> _SET EXERCISE_
Collect every line of the entries below that contains the string "typed", treating uppercase and lowercase letters as distinct.

> _RECORDS FOR THIS EXERCISE_
● ● ● ● ●

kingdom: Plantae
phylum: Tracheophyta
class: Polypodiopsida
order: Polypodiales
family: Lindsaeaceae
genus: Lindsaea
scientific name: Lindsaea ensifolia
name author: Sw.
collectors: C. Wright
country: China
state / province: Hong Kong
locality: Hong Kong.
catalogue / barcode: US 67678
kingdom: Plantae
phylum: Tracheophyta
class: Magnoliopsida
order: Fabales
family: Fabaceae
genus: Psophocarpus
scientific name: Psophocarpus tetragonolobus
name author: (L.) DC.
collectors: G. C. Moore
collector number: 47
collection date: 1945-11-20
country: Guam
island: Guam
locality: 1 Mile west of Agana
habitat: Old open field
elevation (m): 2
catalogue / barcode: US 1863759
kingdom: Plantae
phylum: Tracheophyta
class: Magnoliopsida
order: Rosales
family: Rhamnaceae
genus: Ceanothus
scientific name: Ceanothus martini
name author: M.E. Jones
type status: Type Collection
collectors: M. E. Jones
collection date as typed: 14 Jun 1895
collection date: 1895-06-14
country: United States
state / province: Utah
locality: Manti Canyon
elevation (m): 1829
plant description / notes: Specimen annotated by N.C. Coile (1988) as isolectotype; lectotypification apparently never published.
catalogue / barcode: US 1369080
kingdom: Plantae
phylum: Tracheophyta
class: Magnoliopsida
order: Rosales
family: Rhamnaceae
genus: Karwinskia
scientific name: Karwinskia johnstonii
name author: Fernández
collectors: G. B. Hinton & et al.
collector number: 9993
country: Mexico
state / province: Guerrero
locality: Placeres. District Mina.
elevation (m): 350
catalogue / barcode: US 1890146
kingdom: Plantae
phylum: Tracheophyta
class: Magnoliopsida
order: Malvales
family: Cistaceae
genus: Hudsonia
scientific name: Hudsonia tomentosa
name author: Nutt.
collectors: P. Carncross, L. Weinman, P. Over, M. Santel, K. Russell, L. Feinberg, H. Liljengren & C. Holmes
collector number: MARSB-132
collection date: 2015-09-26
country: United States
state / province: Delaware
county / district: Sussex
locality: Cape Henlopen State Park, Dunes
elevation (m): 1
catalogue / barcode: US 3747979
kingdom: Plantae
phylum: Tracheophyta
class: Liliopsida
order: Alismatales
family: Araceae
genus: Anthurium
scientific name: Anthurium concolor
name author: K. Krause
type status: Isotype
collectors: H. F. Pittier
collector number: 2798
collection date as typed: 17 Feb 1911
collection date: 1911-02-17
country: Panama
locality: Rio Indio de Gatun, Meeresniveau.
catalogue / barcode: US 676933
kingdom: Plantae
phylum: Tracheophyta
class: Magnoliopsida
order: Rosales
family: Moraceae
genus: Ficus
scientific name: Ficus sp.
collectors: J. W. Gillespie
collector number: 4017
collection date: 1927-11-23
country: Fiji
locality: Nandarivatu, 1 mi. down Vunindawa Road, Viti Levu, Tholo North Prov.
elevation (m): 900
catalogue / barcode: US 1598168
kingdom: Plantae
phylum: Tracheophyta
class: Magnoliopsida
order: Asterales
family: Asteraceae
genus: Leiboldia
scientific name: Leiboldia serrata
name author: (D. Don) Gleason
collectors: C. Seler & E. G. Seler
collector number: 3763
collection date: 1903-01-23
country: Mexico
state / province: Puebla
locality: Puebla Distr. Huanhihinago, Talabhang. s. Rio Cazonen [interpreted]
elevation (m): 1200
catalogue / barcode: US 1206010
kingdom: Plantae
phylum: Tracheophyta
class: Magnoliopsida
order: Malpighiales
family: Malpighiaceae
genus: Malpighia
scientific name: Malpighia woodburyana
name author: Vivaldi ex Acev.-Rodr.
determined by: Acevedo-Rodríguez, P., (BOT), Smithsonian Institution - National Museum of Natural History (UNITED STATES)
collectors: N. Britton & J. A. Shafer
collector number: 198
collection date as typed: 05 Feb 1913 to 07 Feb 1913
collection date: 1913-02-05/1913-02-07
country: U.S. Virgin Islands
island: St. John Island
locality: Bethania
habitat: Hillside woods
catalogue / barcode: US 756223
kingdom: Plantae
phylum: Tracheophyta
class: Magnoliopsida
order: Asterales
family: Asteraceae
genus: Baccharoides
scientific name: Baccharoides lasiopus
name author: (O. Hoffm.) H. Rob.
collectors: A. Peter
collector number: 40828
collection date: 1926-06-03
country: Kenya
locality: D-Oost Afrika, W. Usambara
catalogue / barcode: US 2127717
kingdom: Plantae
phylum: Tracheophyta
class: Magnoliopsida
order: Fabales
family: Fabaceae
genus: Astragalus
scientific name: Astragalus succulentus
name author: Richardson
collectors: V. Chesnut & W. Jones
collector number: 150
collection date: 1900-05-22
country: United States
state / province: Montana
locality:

● ● ● ● ●

> _ANSWER TO THIS TASK_
collection date as typed: 14 Jun 1895
collection date as typed: 17 Feb 1911
collection date as typed: 05 Feb 1913 to 07 Feb 1913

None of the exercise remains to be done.